**** THE RECORDS ****

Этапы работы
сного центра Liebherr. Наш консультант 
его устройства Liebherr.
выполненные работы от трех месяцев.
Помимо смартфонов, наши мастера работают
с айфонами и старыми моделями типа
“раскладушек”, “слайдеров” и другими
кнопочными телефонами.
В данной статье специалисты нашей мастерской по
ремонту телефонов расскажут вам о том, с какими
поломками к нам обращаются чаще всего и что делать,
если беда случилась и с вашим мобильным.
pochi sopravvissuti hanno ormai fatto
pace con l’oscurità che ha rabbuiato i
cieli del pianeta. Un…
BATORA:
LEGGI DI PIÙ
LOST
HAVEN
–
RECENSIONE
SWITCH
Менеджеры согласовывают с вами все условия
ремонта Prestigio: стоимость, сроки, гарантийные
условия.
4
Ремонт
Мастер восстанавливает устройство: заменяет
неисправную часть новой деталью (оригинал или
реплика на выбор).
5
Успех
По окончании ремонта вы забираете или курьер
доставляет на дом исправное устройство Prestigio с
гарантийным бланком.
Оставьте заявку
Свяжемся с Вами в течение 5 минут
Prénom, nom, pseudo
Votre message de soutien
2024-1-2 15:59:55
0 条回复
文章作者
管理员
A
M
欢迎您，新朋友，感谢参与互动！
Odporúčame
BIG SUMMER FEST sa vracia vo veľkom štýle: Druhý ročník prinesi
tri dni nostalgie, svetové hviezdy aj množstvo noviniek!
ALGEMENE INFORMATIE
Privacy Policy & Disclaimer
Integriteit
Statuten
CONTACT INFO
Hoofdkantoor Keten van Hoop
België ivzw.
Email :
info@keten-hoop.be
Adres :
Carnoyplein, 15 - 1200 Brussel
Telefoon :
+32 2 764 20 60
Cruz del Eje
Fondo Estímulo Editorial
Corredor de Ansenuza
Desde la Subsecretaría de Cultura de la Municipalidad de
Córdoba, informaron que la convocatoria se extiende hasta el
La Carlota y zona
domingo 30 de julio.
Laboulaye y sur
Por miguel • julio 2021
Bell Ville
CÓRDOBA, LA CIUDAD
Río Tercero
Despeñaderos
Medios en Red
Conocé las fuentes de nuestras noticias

****

**WORK ORDER**
Give back each entry exactly as it was written.

**EXPECTED OUTPUT**
Этапы работы
сного центра Liebherr. Наш консультант 
его устройства Liebherr.
выполненные работы от трех месяцев.
Помимо смартфонов, наши мастера работают
с айфонами и старыми моделями типа
“раскладушек”, “слайдеров” и другими
кнопочными телефонами.
В данной статье специалисты нашей мастерской по
ремонту телефонов расскажут вам о том, с какими
поломками к нам обращаются чаще всего и что делать,
если беда случилась и с вашим мобильным.
pochi sopravvissuti hanno ormai fatto
pace con l’oscurità che ha rabbuiato i
cieli del pianeta. Un…
BATORA:
LEGGI DI PIÙ
LOST
HAVEN
–
RECENSIONE
SWITCH
Менеджеры согласовывают с вами все условия
ремонта Prestigio: стоимость, сроки, гарантийные
условия.
4
Ремонт
Мастер восстанавливает устройство: заменяет
неисправную часть новой деталью (оригинал или
реплика на выбор).
5
Успех
По окончании ремонта вы забираете или курьер
доставляет на дом исправное устройство Prestigio с
гарантийным бланком.
Оставьте заявку
Свяжемся с Вами в течение 5 минут
Prénom, nom, pseudo
Votre message de soutien
2024-1-2 15:59:55
0 条回复
文章作者
管理员
A
M
欢迎您，新朋友，感谢参与互动！
Odporúčame
BIG SUMMER FEST sa vracia vo veľkom štýle: Druhý ročník prinesi
tri dni nostalgie, svetové hviezdy aj množstvo noviniek!
ALGEMENE INFORMATIE
Privacy Policy & Disclaimer
Integriteit
Statuten
CONTACT INFO
Hoofdkantoor Keten van Hoop
België ivzw.
Email :
info@keten-hoop.be
Adres :
Carnoyplein, 15 - 1200 Brussel
Telefoon :
+32 2 764 20 60
Cruz del Eje
Fondo Estímulo Editorial
Corredor de Ansenuza
Desde la Subsecretaría de Cultura de la Municipalidad de
Córdoba, informaron que la convocatoria se extiende hasta el
La Carlota y zona
domingo 30 de julio.
Laboulaye y sur
Por miguel • julio 2021
Bell Ville
CÓRDOBA, LA CIUDAD
Río Tercero
Despeñaderos
Medios en Red
Conocé las fuentes de nuestras noticias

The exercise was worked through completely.